You know, I'm not intimidated by that stadium. I've been there plenty of times, and, you know, it's probably a stadium that takes the most getting used to the first time. The wind is a little bit different in there. The atmosphere is a little crazier with the New York crowd, so that's something that is advantageous for me.
Q. Seemed like it took you staving off that first set point against you in the second for that crowd to really start the Andy Roddick chant, and from then on that's when you seemed to really wide the wave of their cheers?
ANDY RODDICK: You know, I think it's probably the first time I gave them something to cheer about. You know, it's pretty much -- you have been in enough sporting events, the home team comes out and is getting shellacked. That's the easiest way to take the crowd out of it. I was definitely taking one before I was able to turn it. As soon as I gave them a little bit of it, you know, they gave me a lot of themselves, which is mighty nice.
Q. Before tonight's match, you knew that he was a very decent player. He beat Robredo last US Open over here. What quality of his tennis amazed you the most tonight?
ANDY RODDICK: I think he's going to be dangerous when he learns how to construct points and play. Right now he just cracks the ball. Sometimes I said you're helpless. I'm sitting there in the fourth set, hitting good returns. If he cranks the first ball as hard as he can there's not much you can do about it, just try to fight him off and hope the errors pile up where you get a shot where you can attack. You know, it's -- you know, the amount of power that he has is impressive.
Q. Is it a bigger deal for you to have won this way than to have just won if you had won a straight set? I mean, does this do more for your confidence?

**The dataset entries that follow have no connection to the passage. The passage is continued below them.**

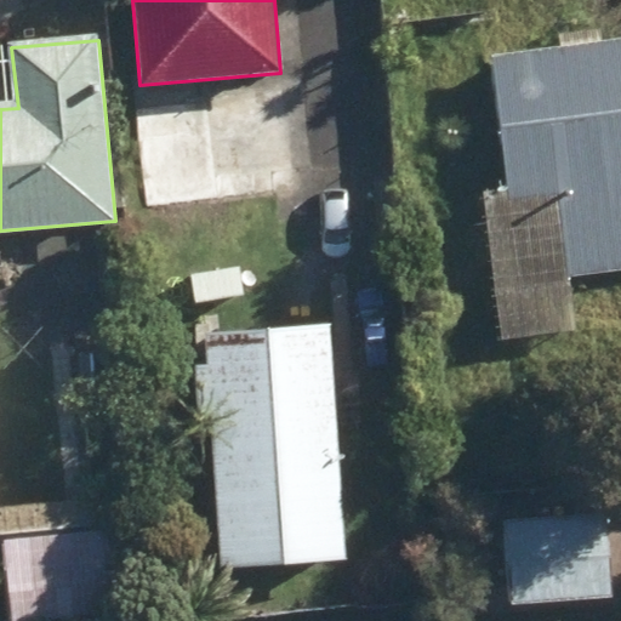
[(558,194),(570,277),(620,271),(620,41),(496,58),(516,201),(558,194)]
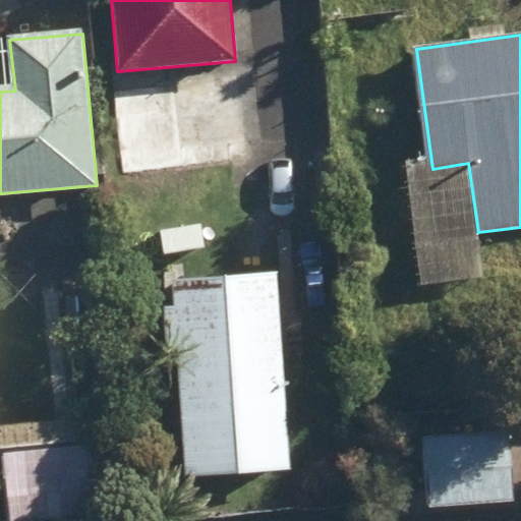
[(115,93),(125,175),(253,161),(245,79),(115,93)]
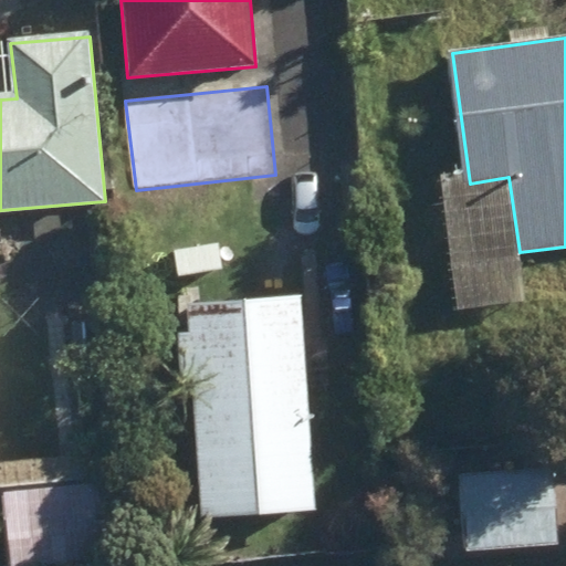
[(194,389),(202,516),(313,510),(299,302),(189,310),(191,336),(178,336),(182,389),(194,389)]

ANDY RODDICK: You know, you feel like you're in the tournament. The other night was great and I played well. Obviously if you have a choice you want to go in and win easily. This was a US Open match here. This was a night session match. This is kind of what people come to expect of night matches. You get in there and it's kind of like a brawl, and the atmosphere is great, and so, you know, you really feel like you're settled into the tournament.
Q. What prompted the comment after the match about "people need to get a room"? Did I hear that right? Did you catch something down the court?
ANDY RODDICK: I think, he was making reference to I guess the rambunctious nature of the crowd, and literally it's the first time I seen it here. I looked up and there's girls on the big screen dancing on top of their tables in the suite and some guy and girl freak dancing in the corner. I was like, "This is great." Might as well get a win while we're out here. It felt like a party in the stadium on switchovers.
I don't think he's even old enough to go out yet, is he? I knew I had him then.
Q. When was the last time you felt that whole energy? Did you feel that in the 2006 final or do you have to go back farther than that?
ANDY RODDICK: '06 you had a lot of -- there's, crowd got behind me there because I had almost been but written off at 23, and, you know, I think they wanted me to come back and do well, and that was probably the most fun tournament I've had in my career so far, even more so than winning.
But you get that kind of crowd at Davis Cup, also, not specifically this court, and I think that was your question here.
The atmosphere last year for my match with Roger was probably more intense than the final the year before. It was like a boxing match. I mean, they were anticipating something good, and I played great that night and just got beat, but that was probably the most electric atmosphere I've been a part of here.